The bill says that puberty blockers and hormones may be prescribed to patients who have a “long-lasting and intense pattern of gender nonconformity or gender dysphoria which began or worsened at the start of puberty.” It establishes that those treatments may be administered only after a person has attended an unspecified number of psychotherapy sessions.
The bill is the latest in the nation’s fight over reproductive care. Since the Supreme Court overturned Roe v. Wade last June, 14 states have banned most abortions. Restrictions are being fought in the courts in several states.
Democrats in Nebraska rejoiced last month when the effort to ban abortions after six weeks of pregnancy fell short by a single vote. Senator Merv Riepe, a Republican, deemed the six-week ban too severe, dooming the bill’s passage. Mr. Riepe signaled support for the 12-week ban and voted in favor of efforts to merge the two issues this week.
Gov. Jim Pillen, a Republican, celebrated the vote to restrict access to abortion and transgender medical care. “All children deserve a chance to grow and live happy, fruitful lives,” he said in a statement. “This includes pre-born boys and girls, and it includes children struggling with their gender identity.”
The fight over both issues shattered traditions of civility and bipartisanship in a state where lawmakers have long sought to remain removed from the divisiveness of national politics.
Senator George Dungan, a Democrat, called the bill discriminatory and predicted it would face legal challenges.
“We should not be in the business of telling people what they can and can’t do with their bodies,” he said during the final minutes of the debate that preceded the vote on Friday afternoon. “We should not be in the business of stepping between doctors and patients.”

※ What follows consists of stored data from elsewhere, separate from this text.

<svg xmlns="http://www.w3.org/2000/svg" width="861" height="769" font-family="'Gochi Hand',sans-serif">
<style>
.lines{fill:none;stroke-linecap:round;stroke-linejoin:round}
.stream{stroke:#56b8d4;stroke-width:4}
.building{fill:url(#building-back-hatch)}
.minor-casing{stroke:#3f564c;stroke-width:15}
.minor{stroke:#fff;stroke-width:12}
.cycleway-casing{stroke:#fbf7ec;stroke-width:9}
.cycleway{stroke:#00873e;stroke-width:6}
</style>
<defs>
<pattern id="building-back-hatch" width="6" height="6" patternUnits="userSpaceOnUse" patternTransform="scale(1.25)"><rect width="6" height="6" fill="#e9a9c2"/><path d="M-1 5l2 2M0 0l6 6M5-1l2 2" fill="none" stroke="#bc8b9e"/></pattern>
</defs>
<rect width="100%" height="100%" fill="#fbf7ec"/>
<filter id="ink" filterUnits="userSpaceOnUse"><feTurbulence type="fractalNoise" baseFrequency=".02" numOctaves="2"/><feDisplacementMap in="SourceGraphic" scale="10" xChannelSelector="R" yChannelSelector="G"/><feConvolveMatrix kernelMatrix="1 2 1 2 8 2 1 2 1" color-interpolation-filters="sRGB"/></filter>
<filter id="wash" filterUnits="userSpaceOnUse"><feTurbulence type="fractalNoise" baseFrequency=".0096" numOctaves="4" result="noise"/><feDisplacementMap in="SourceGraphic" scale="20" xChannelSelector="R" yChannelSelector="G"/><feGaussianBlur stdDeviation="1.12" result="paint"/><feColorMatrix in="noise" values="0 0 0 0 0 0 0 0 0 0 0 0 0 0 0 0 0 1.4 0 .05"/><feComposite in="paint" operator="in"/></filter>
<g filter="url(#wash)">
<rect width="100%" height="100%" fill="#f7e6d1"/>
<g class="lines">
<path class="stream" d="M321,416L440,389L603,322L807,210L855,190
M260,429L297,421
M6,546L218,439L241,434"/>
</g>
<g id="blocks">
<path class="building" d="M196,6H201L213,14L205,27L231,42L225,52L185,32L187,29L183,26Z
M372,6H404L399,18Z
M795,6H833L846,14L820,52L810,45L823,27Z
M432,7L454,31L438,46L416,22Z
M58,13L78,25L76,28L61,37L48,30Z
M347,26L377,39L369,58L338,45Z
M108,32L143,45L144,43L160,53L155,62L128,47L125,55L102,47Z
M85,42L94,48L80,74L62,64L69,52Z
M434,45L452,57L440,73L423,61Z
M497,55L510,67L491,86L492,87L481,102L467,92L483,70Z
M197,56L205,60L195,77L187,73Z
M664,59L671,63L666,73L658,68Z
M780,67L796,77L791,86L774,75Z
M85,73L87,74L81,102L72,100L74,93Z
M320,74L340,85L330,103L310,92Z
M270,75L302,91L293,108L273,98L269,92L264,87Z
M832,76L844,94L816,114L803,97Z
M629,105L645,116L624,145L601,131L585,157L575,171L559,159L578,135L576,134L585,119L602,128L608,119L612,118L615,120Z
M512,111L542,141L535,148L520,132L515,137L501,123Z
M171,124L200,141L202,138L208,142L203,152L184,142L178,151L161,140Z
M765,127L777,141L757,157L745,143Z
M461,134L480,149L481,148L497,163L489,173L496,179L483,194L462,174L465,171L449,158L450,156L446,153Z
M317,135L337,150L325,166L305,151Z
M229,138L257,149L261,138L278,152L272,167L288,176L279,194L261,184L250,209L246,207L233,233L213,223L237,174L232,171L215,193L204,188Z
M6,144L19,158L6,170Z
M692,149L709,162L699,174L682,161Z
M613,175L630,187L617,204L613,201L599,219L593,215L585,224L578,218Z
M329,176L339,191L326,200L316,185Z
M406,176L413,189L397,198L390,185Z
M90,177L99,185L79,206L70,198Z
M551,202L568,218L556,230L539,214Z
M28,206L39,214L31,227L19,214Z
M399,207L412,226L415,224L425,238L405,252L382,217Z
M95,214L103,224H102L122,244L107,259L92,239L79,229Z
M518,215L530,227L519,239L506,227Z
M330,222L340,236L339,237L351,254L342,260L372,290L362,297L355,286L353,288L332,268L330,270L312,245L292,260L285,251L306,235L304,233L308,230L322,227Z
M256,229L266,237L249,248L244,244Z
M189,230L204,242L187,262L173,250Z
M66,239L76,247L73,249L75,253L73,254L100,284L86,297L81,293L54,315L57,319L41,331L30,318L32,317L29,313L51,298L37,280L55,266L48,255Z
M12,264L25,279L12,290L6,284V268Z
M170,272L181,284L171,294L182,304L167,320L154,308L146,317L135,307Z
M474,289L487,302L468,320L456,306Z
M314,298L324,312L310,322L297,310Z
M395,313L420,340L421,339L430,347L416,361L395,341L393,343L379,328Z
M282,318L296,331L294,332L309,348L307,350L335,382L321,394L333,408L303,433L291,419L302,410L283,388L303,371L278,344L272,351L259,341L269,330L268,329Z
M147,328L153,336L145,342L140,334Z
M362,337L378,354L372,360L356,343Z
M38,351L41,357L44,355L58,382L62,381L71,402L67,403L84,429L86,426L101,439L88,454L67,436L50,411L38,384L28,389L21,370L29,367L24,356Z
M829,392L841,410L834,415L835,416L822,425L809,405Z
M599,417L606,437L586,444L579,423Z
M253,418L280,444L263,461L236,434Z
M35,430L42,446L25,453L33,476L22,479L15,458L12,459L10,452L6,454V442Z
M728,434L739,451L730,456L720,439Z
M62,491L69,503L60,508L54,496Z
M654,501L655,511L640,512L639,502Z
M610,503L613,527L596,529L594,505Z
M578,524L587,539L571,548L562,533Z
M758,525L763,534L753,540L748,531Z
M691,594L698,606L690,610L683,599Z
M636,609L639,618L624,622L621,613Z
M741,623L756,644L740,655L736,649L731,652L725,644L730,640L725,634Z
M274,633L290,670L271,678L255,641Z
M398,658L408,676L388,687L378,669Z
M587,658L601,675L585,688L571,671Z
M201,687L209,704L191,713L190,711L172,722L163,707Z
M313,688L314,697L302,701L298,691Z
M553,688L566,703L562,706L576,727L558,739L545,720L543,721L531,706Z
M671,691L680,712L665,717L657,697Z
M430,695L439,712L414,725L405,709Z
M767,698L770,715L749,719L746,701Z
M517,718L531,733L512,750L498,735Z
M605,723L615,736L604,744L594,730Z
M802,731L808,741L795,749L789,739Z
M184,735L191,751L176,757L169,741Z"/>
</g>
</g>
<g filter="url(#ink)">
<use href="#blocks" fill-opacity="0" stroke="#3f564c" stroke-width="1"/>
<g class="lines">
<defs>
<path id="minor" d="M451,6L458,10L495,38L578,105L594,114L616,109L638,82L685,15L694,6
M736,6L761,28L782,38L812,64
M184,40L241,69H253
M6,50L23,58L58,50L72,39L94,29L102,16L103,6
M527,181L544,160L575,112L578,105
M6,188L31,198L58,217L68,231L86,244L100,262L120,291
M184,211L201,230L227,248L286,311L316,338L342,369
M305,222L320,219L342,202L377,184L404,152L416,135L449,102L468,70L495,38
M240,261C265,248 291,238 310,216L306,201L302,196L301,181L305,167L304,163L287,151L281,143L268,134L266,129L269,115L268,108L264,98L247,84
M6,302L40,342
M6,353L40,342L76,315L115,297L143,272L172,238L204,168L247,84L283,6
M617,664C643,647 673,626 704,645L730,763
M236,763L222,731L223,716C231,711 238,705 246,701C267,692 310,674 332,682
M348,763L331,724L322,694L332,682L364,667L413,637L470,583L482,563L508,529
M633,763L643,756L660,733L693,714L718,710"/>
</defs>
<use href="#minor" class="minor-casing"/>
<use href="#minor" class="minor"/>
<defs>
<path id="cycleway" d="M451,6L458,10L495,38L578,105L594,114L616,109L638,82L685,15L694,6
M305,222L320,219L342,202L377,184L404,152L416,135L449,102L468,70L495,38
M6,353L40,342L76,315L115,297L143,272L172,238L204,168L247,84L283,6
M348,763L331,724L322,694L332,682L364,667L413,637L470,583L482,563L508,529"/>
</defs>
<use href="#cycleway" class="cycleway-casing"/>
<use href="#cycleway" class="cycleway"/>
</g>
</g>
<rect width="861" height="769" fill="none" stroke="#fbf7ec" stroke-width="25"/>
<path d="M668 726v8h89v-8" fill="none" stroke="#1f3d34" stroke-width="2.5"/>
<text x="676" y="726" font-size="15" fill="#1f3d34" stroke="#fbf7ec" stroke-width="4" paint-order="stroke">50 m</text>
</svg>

The intensity of the debate this year in Nebraska came partly because the transgender health care ban issue was deeply personal for Democrats. One of the chamber’s liberal lawmakers, Senator Megan Hunt, has a transgender son. During legislative debates, she angrily accused Republican colleagues of seeking to legislate away her parental rights.
Senator Machaela Cavanaugh, a Democrat who led efforts to filibuster to prevent Republicans from passing their original proposal, said those who opposed limits to abortion and transgender care would continue to fight through the courts and other means. She said that the hard-fought legislative session had galvanized activism in Nebraska.
“I think the only victory in this is that trans people, especially trans youth, are no longer invisible,” she said.